Reproduce verbatim the part of the land value tax article below between "Yes, a Land" and "Fisher, via Shutterstock.", inclusive.

Exercise passage:
———

Yes, a Land Value Tax Is Possible in Washington State

A new report modeling a property tax building exemption in Spokane rebalances incentives toward community goals, encouraging homebuilding and discouraging in-city vacant land speculation.

Pedestrians and participants fill the streets of downtown Spokane at the end of the 12K Lilac Bloomsday Run with Riverfront Park in the distance.
People fill the streets of downtown Spokane, Washington, at the end of the annual Bloomsday Run in May 2025, with Riverfront Park in the distance. A new report finds that Spokane could spur more homebuilding and new businesses and discourage speculation with a powerful "land value tax." Photo by Kirk Fisher, via Shutterstock.

Webster Chang

June 3, 2026

Takeaways

  • Washington’s property tax system quietly rewards landowners who sit on vacant lots in our cities, while penalizing investment in the new homes, shops, and jobs that create real community value. The fix for this counterproductive dynamic is a land value tax that lowers the tax on buildings and raises it on land.
  • A new report from the Center for Land Economics proposes a policy that would exempt building value from property tax to create a revenue-neutral tax shift from buildings to land, replicating a land value tax while adhering to Washington state’s tax rules.
  • The report models this approach in the city of Spokane, finding that it would encourage the in-city homebuilding that cities need to curb prices, and discourage vacant lots and land speculation; it would flip the incentive structure without touching the city’s bottom line.
  • Most homeowners wouldn’t see much change in their tax bill at all, while the shift would be progressive in lower-income and more racially diverse neighborhoods, where homeowners would see larger tax reductions.
  • By granting this authority through the Vibrant Cities Act, the Washington legislature would empower cities to use their own tax code to cool land speculation, spur homebuilding, and return community-created land value back to the public.

In communities across the state, Washingtonians are reeling from high home prices and rents caused by the state’s severe shortage of homes. In cities and towns, big and small, from Bellingham to Walla Walla, people need more affordable home choices. At the same time, thousands of acres of vacant and underused lots pervade many of our urban neighborhoods, even in otherwise dynamic downtowns.

One big reason for this disconnect? The tax structure. Under North America’s standard property tax system, the owner of a vacant lot is taxed only a fraction of what’s paid by their neighbor who owns a productive building on a similar lot. The tax system rewards speculation on underutilized land, while discouraging investment in the new homes, shops, and offices that generate community vitality.

A fix for this dysfunctional state of affairs is known as a land value tax. Translation: tax the land more and the buildings less.

The problem is that, while a land value tax may be conceptually simple, it’s also fraught, both politically and legally. Politically, because, well, it’s taxes. And legally, Washington state has a particularly formidable barrier: the state constitution prohibits taxing buildings and land at different rates.

———

Information:
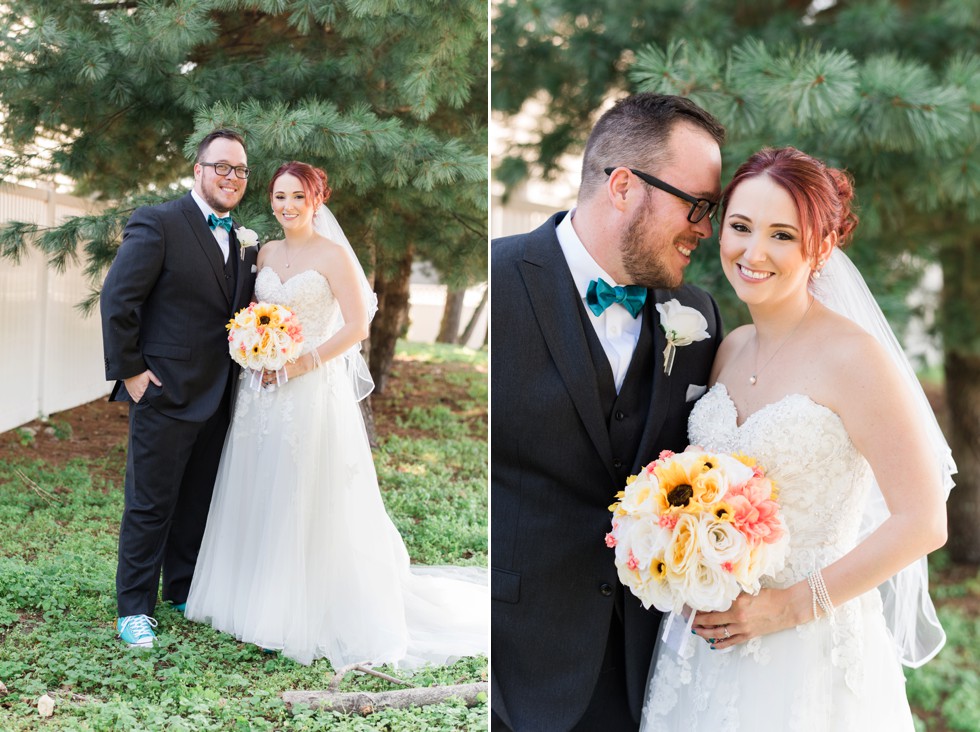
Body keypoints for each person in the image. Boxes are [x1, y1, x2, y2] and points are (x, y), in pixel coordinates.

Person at [640, 147, 954, 730]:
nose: (753, 253)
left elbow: (924, 521)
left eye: (782, 235)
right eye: (740, 227)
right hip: (705, 646)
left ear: (822, 247)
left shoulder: (855, 358)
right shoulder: (729, 348)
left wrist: (788, 607)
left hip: (807, 647)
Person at [184, 161, 488, 668]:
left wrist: (303, 362)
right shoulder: (264, 253)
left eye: (297, 197)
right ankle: (247, 600)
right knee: (258, 485)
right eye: (279, 197)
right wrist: (254, 350)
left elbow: (357, 326)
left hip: (309, 388)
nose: (287, 206)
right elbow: (249, 315)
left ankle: (291, 611)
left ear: (316, 200)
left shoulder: (333, 256)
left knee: (300, 493)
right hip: (260, 390)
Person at [491, 93, 727, 731]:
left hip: (645, 667)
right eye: (697, 204)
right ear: (624, 186)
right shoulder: (501, 277)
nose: (706, 228)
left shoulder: (700, 316)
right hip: (510, 658)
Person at [100, 129, 257, 649]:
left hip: (219, 395)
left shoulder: (241, 239)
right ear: (198, 169)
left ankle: (182, 590)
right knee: (150, 504)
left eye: (240, 170)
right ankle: (133, 609)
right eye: (222, 167)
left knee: (196, 501)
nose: (231, 177)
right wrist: (132, 375)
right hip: (163, 392)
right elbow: (119, 301)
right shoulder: (159, 222)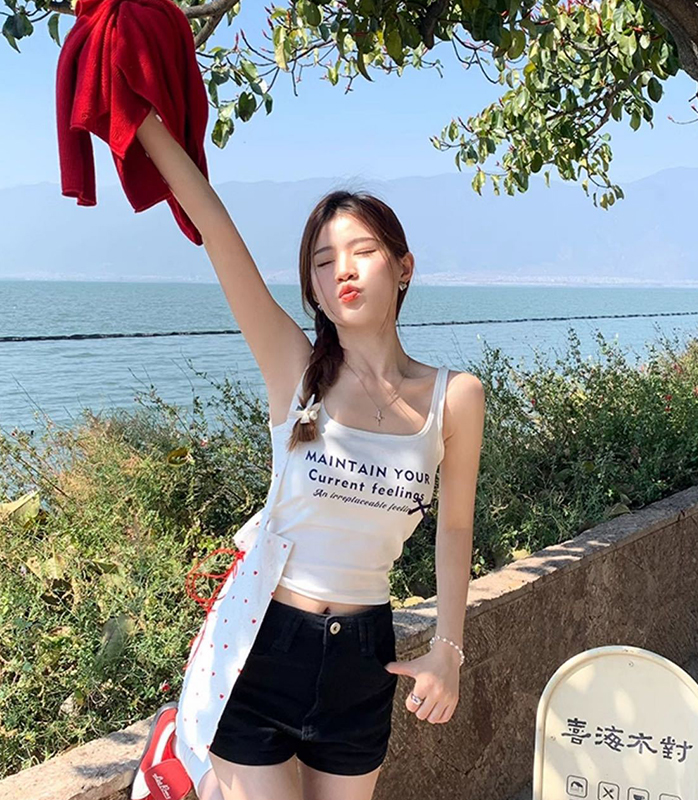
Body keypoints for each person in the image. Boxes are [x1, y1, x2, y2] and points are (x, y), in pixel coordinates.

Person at [133, 107, 485, 800]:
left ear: (404, 267)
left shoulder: (456, 397)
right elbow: (218, 232)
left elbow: (455, 527)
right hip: (259, 650)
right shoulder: (297, 374)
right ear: (314, 291)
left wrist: (449, 648)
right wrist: (141, 119)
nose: (342, 270)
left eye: (362, 251)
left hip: (362, 661)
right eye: (323, 262)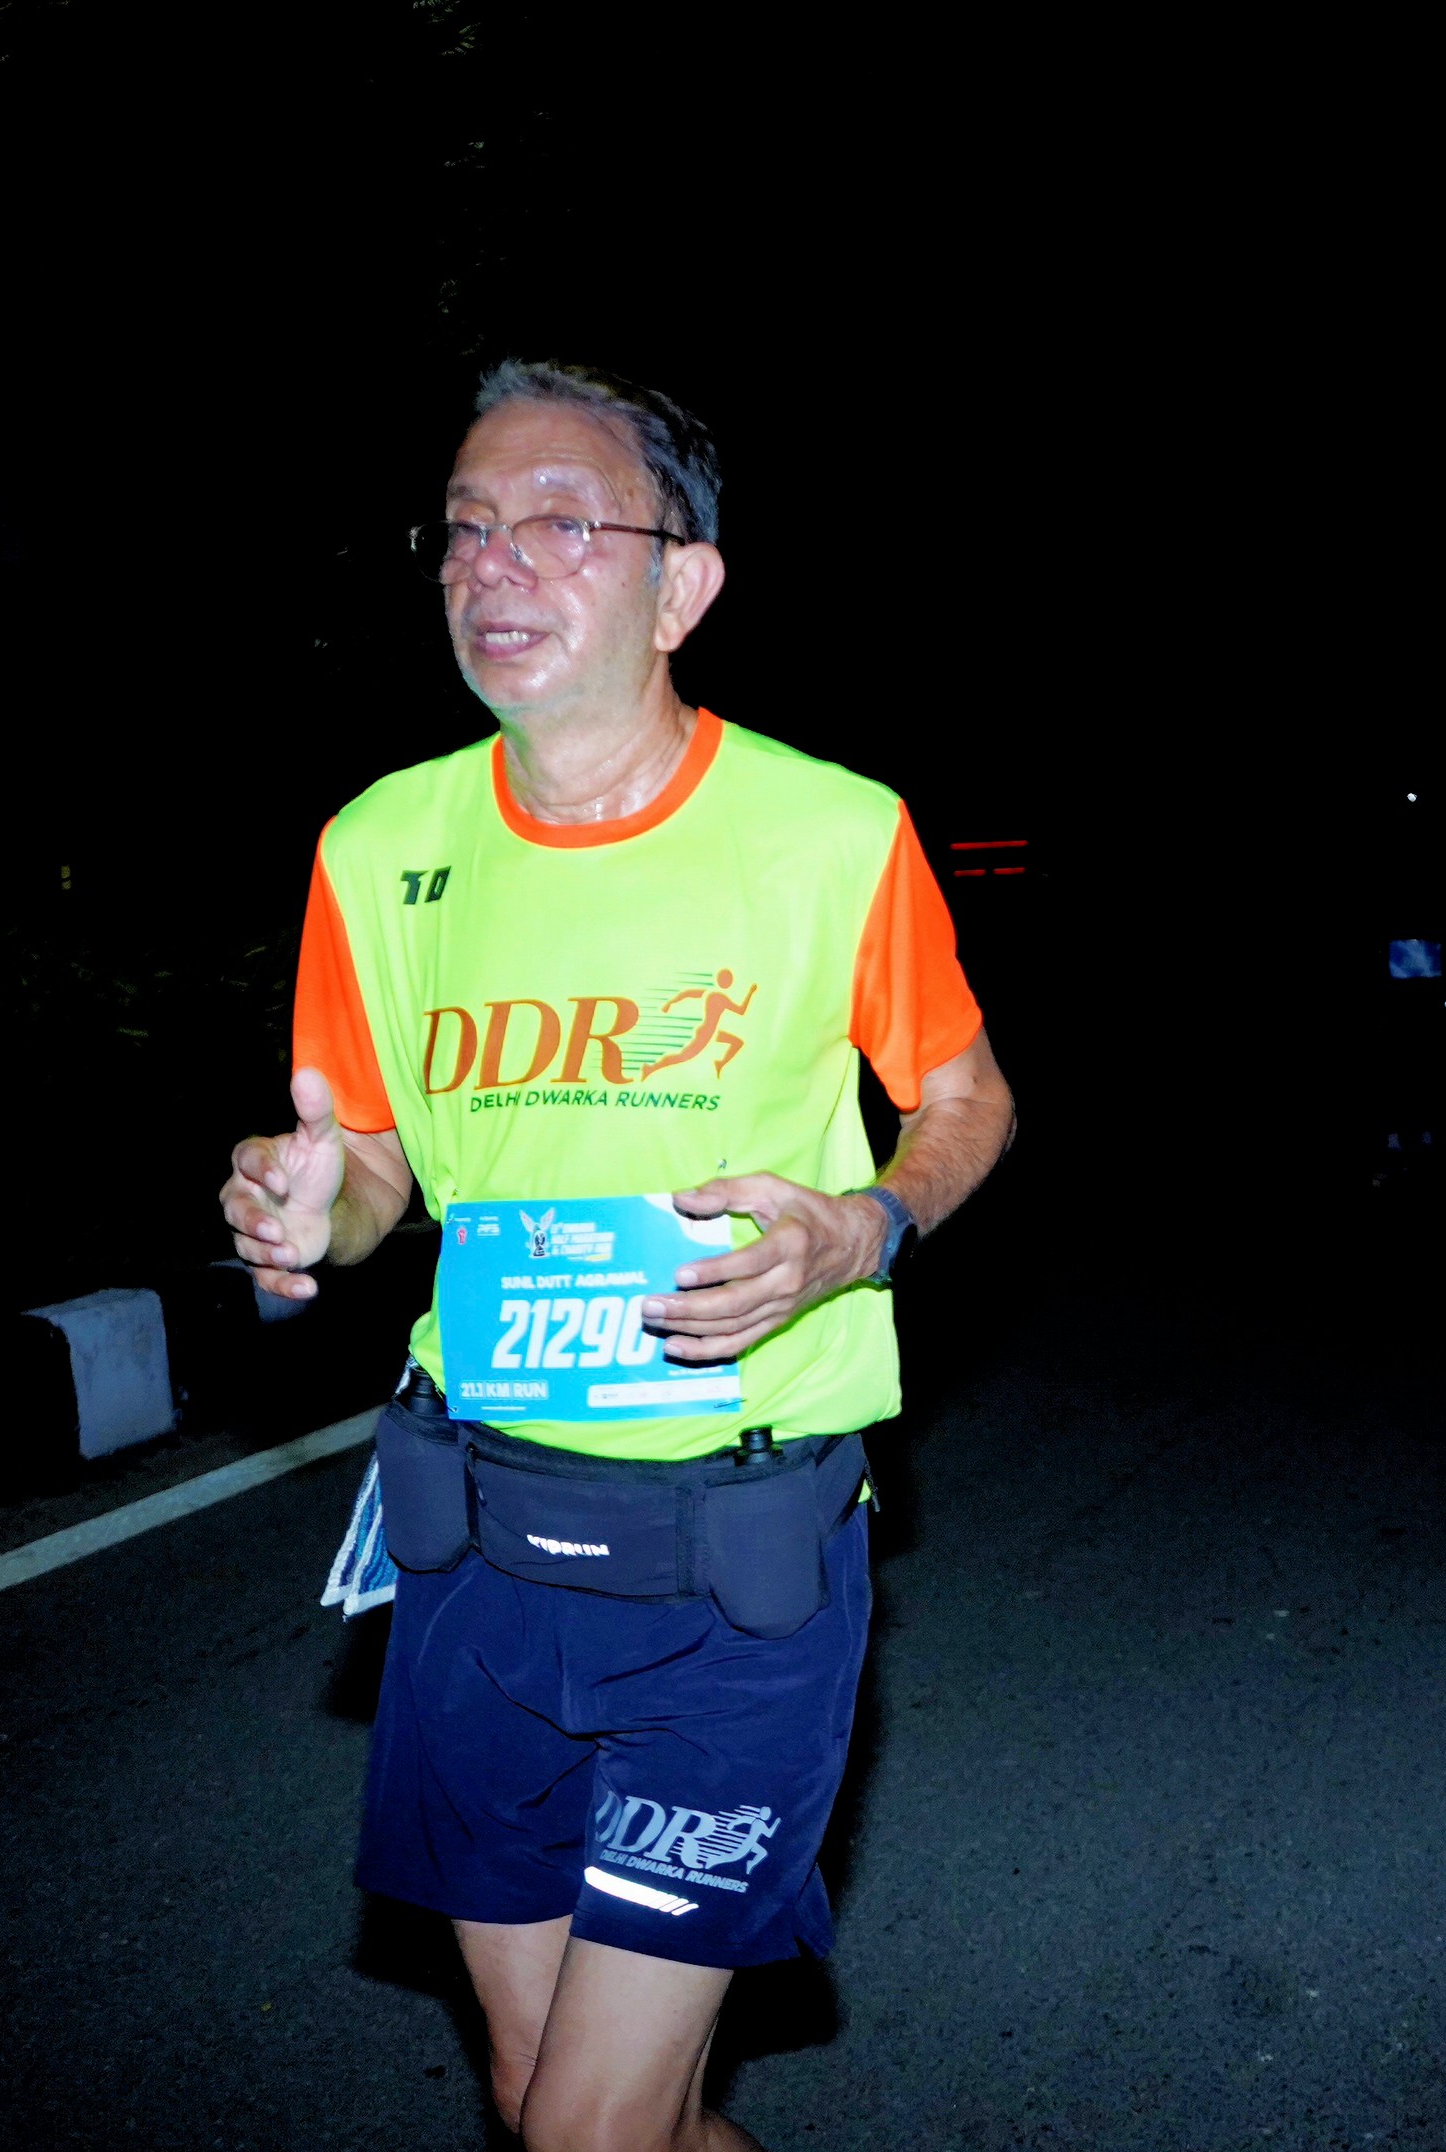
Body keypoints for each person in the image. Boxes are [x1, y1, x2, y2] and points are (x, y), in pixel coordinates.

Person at [219, 361, 1014, 2152]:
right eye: (465, 528)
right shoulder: (379, 847)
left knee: (586, 2130)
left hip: (734, 1568)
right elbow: (375, 1163)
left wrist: (866, 1224)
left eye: (561, 521)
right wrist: (311, 1208)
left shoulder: (830, 832)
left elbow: (967, 1099)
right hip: (477, 1548)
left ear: (682, 585)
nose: (495, 562)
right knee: (544, 2103)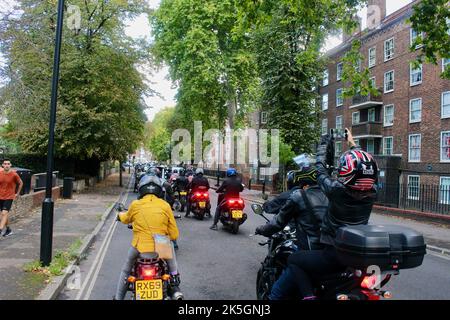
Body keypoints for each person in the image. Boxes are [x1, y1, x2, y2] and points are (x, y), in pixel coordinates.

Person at [284, 128, 379, 300]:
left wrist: (323, 144)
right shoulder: (373, 192)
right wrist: (352, 143)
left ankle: (308, 297)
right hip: (357, 255)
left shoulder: (336, 191)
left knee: (293, 260)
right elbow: (364, 167)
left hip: (334, 255)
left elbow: (320, 169)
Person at [114, 175, 183, 300]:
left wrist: (119, 215)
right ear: (159, 190)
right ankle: (175, 281)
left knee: (126, 269)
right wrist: (165, 234)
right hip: (161, 245)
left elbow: (125, 218)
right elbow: (174, 235)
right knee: (171, 259)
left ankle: (118, 298)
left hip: (139, 247)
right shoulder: (165, 205)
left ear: (141, 189)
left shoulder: (135, 205)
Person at [0, 159, 23, 237]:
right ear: (2, 165)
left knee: (4, 213)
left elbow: (20, 183)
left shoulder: (14, 174)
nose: (6, 165)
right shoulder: (0, 173)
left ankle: (0, 230)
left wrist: (17, 193)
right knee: (4, 215)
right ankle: (8, 229)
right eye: (5, 164)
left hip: (9, 196)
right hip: (0, 196)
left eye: (8, 164)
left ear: (10, 165)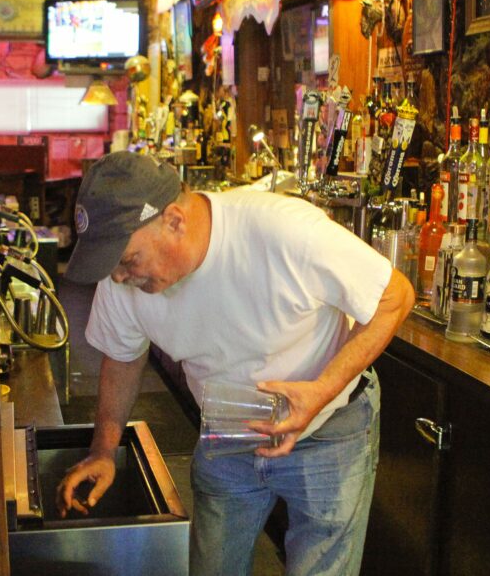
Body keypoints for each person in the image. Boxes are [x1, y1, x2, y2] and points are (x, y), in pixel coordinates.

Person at [56, 152, 414, 575]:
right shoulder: (123, 278)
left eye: (128, 260)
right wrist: (102, 450)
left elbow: (395, 296)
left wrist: (320, 392)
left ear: (173, 220)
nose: (118, 278)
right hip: (227, 432)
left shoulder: (283, 230)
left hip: (327, 432)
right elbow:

———

Result below:
Yes, a Land Value Tax Is Possible in Washington State

A new report modeling a property tax building exemption in Spokane rebalances incentives toward community goals, encouraging homebuilding and discouraging in-city vacant land speculation.

Pedestrians and participants fill the streets of downtown Spokane at the end of the 12K Lilac Bloomsday Run with Riverfront Park in the distance.
People fill the streets of downtown Spokane, Washington, at the end of the annual Bloomsday Run in May 2025, with Riverfront Park in the distance. A new report finds that Spokane could spur more homebuilding and new businesses and discourage speculation with a powerful "land value tax." Photo by Kirk Fisher, via Shutterstock.